Cultural districts are essential to building communities for people who share similar passions. According to the Massachusetts Cultural Council, a cultural district is “a compact, walkable area of a community with a concentration of cultural facilities, activities, and assets.” Literature is just one of such cultures. For example, The Boston Literary District states that Boston is the first city in the country to dedicate an entire district to literature. The website further explains that the location of the Boston Literary District is from Copley Square to Downtown Boston. Suffolk University is proud to be part of this district with the Rosalie Stahl Center at the Mildred F. Sawyer Library. It would behoove any Suffolk student to familiarize themselves with the Rosalie Stahl Center, because getting to know University/Local libraries is one aspect of being a literary citizen. In addition to the Salamander literary journal, the Rosalie Stahl Center is home to the Clark Collection of African American Literature, according to the Boston Literary District.
The Boston Literary District hosts a number of wonderful events. One event that Suffolk is particularly excited about is the “Where I am From” Story Slam happening on Friday, April 22nd. Suffolk will be alongside GrubStreet writers sharing their origins. Admission is free for The Grub Street and Suffolk community. For readers who aren’t associated those two organizations, tickets are $10 for regular admissions and $5 for students. This event is highly recommended. These stories are from true and personal experiences, and for anyone to do so in front of an audience is nothing short of valiant and amazing.
Even though that event is over a week and a half away, there are other events to attend in the meantime for those eager to be a literary citizen. There will be two events as early as tomorrow, April 13th. From 6 p.m. – 7:30 p.m. the Records Manager for the Boston Police Department, Margaret R. Sullivan, will “draw on documents available online to review specific cases and discuss her efforts to use city employment records to flesh out the later lives of the 1,170 Boston police officers who went out on strike in 1919,” says the Boston Literary District.
The other event is a Tribute to C.D. Wright, which will take place from 7 p.m. – 8 p.m. During this time attendees will listen to live readings of Wright’s work. An award winning poet, Wright received the National Book Critics Circle Award for One With Others, says the Poetry Foundation. The Boston Literary District also adds that Wright was chancellor of the Academy of American Poets and received the MacArthur Fellowship Award.
Besides immersing yourself in literary events, the best part of the two aforementioned activities is that they are free. You read that right, folks. Becoming a literary citizen in your community is a rewarding experience that is completely affordable. Aside from the story slam, the Boston Literary District has a number of other events that are completely free.
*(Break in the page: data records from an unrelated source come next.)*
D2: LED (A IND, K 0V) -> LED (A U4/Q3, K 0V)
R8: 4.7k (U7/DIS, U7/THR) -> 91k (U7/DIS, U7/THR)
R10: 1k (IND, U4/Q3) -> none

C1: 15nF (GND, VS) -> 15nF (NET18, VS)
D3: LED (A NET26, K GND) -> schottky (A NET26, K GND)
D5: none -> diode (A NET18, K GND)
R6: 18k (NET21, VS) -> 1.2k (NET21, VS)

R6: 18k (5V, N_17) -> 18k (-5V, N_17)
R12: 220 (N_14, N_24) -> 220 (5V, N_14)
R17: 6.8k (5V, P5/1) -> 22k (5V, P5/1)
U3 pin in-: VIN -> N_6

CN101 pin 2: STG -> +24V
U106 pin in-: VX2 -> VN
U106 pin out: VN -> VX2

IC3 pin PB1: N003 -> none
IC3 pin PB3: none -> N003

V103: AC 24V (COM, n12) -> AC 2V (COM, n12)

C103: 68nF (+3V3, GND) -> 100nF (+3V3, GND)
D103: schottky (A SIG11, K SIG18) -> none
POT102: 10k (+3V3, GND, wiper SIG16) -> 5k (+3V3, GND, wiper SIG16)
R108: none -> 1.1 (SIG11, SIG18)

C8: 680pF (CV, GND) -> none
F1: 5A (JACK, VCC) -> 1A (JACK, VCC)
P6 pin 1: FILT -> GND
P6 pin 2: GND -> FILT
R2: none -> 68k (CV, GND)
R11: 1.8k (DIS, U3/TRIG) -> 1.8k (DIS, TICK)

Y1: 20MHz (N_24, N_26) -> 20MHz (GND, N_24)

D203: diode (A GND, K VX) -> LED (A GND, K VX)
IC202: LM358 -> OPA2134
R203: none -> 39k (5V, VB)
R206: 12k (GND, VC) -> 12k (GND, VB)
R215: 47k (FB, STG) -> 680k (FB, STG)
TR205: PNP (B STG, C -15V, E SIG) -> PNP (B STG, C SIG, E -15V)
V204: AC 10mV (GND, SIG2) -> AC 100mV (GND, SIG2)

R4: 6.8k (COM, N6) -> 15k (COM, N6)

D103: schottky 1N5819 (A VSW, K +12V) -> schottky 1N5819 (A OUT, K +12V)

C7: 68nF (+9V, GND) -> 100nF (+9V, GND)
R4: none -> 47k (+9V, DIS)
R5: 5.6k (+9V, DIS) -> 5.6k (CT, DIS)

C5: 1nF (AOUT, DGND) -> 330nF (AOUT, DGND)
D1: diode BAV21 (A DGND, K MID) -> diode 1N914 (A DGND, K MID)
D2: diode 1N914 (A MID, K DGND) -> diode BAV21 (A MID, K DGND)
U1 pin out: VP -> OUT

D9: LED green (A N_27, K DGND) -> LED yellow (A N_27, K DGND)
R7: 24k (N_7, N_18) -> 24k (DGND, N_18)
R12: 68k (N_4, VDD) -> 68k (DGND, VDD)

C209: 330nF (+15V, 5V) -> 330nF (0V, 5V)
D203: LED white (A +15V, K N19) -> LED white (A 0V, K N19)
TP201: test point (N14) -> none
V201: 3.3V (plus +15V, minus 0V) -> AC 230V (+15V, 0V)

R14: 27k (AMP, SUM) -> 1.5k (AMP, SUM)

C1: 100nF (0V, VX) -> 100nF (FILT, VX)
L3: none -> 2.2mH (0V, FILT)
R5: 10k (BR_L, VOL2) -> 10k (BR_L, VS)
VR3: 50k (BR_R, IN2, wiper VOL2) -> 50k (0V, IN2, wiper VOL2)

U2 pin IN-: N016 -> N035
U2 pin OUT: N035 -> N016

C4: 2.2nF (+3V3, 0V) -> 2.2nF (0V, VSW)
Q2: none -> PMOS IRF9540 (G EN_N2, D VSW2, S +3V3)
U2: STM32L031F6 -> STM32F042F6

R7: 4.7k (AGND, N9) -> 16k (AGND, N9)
In addition to attending these events there are a number of other’s way to get involved in Boston’s Literary District. Aspiring authors, or anyone who is passionate about literature, are all potential candidates . Remember that reading and writing are both important parts of being a literary citizen, but becoming actively involved in literary events is also extremely important. Finding other people who are passionate about literature will expose literary citizens to new authors, presses, and literary journals. Reading from a variety of genres and cultures will also help literary citizens broaden their horizons, but most importantly, it will build friendships and communities.